課題 A: 保存されたデータのエントリを、すべての行について一字も変えずにそのまま返してください。

ほぼ日 お酒を飲む人の酒器はすごく使いやすくて、
飲まない人の酒器って
何かオブジェみたいだったりしますね。
道歩さん そうなんですよね。うん。
ほぼ日 いっぱい見るとだんだん分かってきます。
糸井 お茶やってる人が
掛け軸についても語れないと
だめだっていうのと同じで、
焼物やってる人たちっていうのは
文化の幅みたいなのを見せないと
やってけなかったんじゃないかな。
ほぼ日 お酒が好きじゃなくても
酒器はつくる、というような。
糸井 勉強家だよ、だからね。
けれどそういう人同士がやってるから
逆に行き詰まるのかもしれないね。
普通に、生活の中に
取り入れるっていうことについて、
話ができなくなってしまうんだよ。
お坊さんと会って
こんな話しましたんやとかって言うと、
その人の何かが上がってる気がするけど、
そこのところは町のおばさんには関係ないわけよ。
道歩さん ないない。そうですね。
糸井 そんなのは、そうかもしれないけど、
そんな話、どうでもええのんですって言って、
「これ、ええわーっ」て方にいくわけだから。
ほぼ日 そうですねえ。ほんとにそうです。
糸井 だからほんとにこのお店では
「勝負」になっちゃいますね。
おばさんたち、おじさんたちとの。若い人と。
道歩さん ほんとですね。
糸井 「これかな」っていう、それだけだからね。
このお店は、お客さんが、
立ち上がって「買いたいです」って
手を挙げてくるようなものだから。
値段もばらばらでしょ。
ほぼ日 ばらばらです。
糸井 「安いから」っていう人がいても
全然構わないわけだから、
それはそれで嬉しい話だよね。
道歩さん はい。
円さん うん、うん。
糸井 円さんはもうずーっと、
たくさん買ってくれる人用のもの、
作っているんですよね。
円さん はい。
糸井 その経験てどういうものですか。
ひとつずつ、つくるんだろうけれど、
変えた方がいいんじゃないかとか
思ったりすること、あるんですか?
円さん そうですねえ‥‥。
糸井 旅館なんかは、
まとめて幾つ仕入れるとか、
幾つぐらいの単位とかがある?
円さん あ、旅館というよりは
旅館のギャラリーさんで
扱ってくださっているんです。
糸井 ああ、なるほど。
円さん はい、できただけ。
糸井 できただけっていう感じですか。
円さん はい、ひと窯分全部買うからっていう、
俵屋さんがいてくれはったから、
私は、家を出れたんやと思います。

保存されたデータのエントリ

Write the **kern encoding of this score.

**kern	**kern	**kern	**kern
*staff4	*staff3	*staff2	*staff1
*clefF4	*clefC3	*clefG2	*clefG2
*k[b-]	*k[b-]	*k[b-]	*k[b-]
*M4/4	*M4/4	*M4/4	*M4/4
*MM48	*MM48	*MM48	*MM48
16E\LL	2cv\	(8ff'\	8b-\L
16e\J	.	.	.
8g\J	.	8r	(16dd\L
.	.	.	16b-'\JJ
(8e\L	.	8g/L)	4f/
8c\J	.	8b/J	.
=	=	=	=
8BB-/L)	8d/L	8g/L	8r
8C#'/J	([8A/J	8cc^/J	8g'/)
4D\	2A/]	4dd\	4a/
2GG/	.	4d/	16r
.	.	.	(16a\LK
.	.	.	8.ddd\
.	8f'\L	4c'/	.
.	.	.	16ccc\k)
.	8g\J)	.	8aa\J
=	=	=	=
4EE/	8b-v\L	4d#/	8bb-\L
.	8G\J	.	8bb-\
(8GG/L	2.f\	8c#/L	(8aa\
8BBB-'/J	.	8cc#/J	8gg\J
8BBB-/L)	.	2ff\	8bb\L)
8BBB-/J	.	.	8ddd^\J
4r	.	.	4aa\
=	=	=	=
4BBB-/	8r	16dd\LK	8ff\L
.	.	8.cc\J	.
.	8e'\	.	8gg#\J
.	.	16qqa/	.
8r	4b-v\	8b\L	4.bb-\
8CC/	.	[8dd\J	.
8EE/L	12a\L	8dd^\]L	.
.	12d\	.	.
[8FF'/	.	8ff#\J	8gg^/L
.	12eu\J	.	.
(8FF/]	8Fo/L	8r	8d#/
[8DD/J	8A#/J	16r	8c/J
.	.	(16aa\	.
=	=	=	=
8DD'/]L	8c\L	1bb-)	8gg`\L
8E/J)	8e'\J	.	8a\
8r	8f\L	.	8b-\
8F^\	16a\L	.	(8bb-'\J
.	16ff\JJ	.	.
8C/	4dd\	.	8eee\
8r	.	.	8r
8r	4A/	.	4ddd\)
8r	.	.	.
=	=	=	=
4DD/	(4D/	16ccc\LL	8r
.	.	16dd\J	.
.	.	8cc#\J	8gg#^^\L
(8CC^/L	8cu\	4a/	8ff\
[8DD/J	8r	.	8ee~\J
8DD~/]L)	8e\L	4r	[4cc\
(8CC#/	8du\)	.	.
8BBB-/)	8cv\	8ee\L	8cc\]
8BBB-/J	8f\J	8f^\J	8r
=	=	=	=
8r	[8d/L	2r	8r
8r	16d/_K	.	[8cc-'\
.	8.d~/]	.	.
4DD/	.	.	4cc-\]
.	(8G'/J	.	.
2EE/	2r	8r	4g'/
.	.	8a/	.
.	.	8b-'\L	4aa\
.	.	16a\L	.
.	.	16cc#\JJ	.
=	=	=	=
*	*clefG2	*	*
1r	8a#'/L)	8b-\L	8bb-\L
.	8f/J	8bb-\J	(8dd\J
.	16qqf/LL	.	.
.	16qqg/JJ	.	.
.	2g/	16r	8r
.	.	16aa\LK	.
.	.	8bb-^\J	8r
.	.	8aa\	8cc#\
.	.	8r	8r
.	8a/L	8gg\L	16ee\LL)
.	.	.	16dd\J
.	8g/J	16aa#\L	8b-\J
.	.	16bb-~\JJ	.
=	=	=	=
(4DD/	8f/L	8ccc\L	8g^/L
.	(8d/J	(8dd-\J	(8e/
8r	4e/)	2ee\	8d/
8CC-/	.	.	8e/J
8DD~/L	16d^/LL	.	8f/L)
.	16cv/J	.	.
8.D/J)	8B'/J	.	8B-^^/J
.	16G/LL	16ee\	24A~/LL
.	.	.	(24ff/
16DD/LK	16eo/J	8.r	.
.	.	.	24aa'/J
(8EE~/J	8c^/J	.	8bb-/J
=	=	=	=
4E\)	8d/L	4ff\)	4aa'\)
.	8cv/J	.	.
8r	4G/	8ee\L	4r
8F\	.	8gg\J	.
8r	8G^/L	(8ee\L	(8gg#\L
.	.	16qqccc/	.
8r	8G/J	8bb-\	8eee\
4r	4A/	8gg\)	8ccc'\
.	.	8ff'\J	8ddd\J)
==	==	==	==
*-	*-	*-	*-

課題 B: 酒器と器づくりをめぐる対談を、最後の発言の後から再開して書き進めてください。

解答 A:
Write the **kern encoding of this score.

**kern	**kern	**kern	**kern
*staff4	*staff3	*staff2	*staff1
*clefF4	*clefC3	*clefG2	*clefG2
*k[b-]	*k[b-]	*k[b-]	*k[b-]
*M4/4	*M4/4	*M4/4	*M4/4
*MM48	*MM48	*MM48	*MM48
16E\LL	2cv\	(8ff'\	8b-\L
16e\J	.	.	.
8g\J	.	8r	(16dd\L
.	.	.	16b-'\JJ
(8e\L	.	8g/L)	4f/
8c\J	.	8b/J	.
=	=	=	=
8BB-/L)	8d/L	8g/L	8r
8C#'/J	([8A/J	8cc^/J	8g'/)
4D\	2A/]	4dd\	4a/
2GG/	.	4d/	16r
.	.	.	(16a\LK
.	.	.	8.ddd\
.	8f'\L	4c'/	.
.	.	.	16ccc\k)
.	8g\J)	.	8aa\J
=	=	=	=
4EE/	8b-v\L	4d#/	8bb-\L
.	8G\J	.	8bb-\
(8GG/L	2.f\	8c#/L	(8aa\
8BBB-'/J	.	8cc#/J	8gg\J
8BBB-/L)	.	2ff\	8bb\L)
8BBB-/J	.	.	8ddd^\J
4r	.	.	4aa\
=	=	=	=
4BBB-/	8r	16dd\LK	8ff\L
.	.	8.cc\J	.
.	8e'\	.	8gg#\J
.	.	16qqa/	.
8r	4b-v\	8b\L	4.bb-\
8CC/	.	[8dd\J	.
8EE/L	12a\L	8dd^\]L	.
.	12d\	.	.
[8FF'/	.	8ff#\J	8gg^/L
.	12eu\J	.	.
(8FF/]	8Fo/L	8r	8d#/
[8DD/J	8A#/J	16r	8c/J
.	.	(16aa\	.
=	=	=	=
8DD'/]L	8c\L	1bb-)	8gg`\L
8E/J)	8e'\J	.	8a\
8r	8f\L	.	8b-\
8F^\	16a\L	.	(8bb-'\J
.	16ff\JJ	.	.
8C/	4dd\	.	8eee\
8r	.	.	8r
8r	4A/	.	4ddd\)
8r	.	.	.
=	=	=	=
4DD/	(4D/	16ccc\LL	8r
.	.	16dd\J	.
.	.	8cc#\J	8gg#^^\L
(8CC^/L	8cu\	4a/	8ff\
[8DD/J	8r	.	8ee~\J
8DD~/]L)	8e\L	4r	[4cc\
(8CC#/	8du\)	.	.
8BBB-/)	8cv\	8ee\L	8cc\]
8BBB-/J	8f\J	8f^\J	8r
=	=	=	=
8r	[8d/L	2r	8r
8r	16d/_K	.	[8cc-'\
.	8.d~/]	.	.
4DD/	.	.	4cc-\]
.	(8G'/J	.	.
2EE/	2r	8r	4g'/
.	.	8a/	.
.	.	8b-'\L	4aa\
.	.	16a\L	.
.	.	16cc#\JJ	.
=	=	=	=
*	*clefG2	*	*
1r	8a#'/L)	8b-\L	8bb-\L
.	8f/J	8bb-\J	(8dd\J
.	16qqf/LL	.	.
.	16qqg/JJ	.	.
.	2g/	16r	8r
.	.	16aa\LK	.
.	.	8bb-^\J	8r
.	.	8aa\	8cc#\
.	.	8r	8r
.	8a/L	8gg\L	16ee\LL)
.	.	.	16dd\J
.	8g/J	16aa#\L	8b-\J
.	.	16bb-~\JJ	.
=	=	=	=
(4DD/	8f/L	8ccc\L	8g^/L
.	(8d/J	(8dd-\J	(8e/
8r	4e/)	2ee\	8d/
8CC-/	.	.	8e/J
8DD~/L	16d^/LL	.	8f/L)
.	16cv/J	.	.
8.D/J)	8B'/J	.	8B-^^/J
.	16G/LL	16ee\	24A~/LL
.	.	.	(24ff/
16DD/LK	16eo/J	8.r	.
.	.	.	24aa'/J
(8EE~/J	8c^/J	.	8bb-/J
=	=	=	=
4E\)	8d/L	4ff\)	4aa'\)
.	8cv/J	.	.
8r	4G/	8ee\L	4r
8F\	.	8gg\J	.
8r	8G^/L	(8ee\L	(8gg#\L
.	.	16qqccc/	.
8r	8G/J	8bb-\	8eee\
4r	4A/	8gg\)	8ccc'\
.	.	8ff'\J	8ddd\J)
==	==	==	==
*-	*-	*-	*-

解答 B:
家を出るというのは、
半分は──、逃げました。
でも半分は、もうちょっと自分を
厳しいところへ置いてみたり、
家を離れてほんまにものを作ってみたい、
っていうのがあって、
それで磁器土に出会ったんです。
そのときに後押ししてくれたのが俵屋さんで、
全部買ったげるから何でも持ってらっしゃいと。
糸井 すごいですね、それ。
円さん そうなんです。
もうほんとに感謝してもしきれないぐらいです。
糸井 すごいですね‥‥。
円さん 私はそれで家を出れたんだと思ってます。
糸井 「半分は逃げました」っていうのを
すっと言えるのもすごいね。
円さん (笑)。
糸井 ねえ。言えないよね。
円さん 半分は逃げました。
だから、道歩には申し訳ないって、
今、手伝えることはと思ってるんですけど、
‥‥なかなか手伝えないけど(笑)。
糸井 そうですか(笑)。
円さん はい。
道歩さん (笑)。
糸井 逃げたのに戻ってきた人ですからね。
道歩さん そうですよね。結局、逃げられへんかった。
糸井 どっちも一度は逃げてますね。
道歩さん わたしも逃げました。
ほぼ日 そのお話、このあと、くわしく掲載します。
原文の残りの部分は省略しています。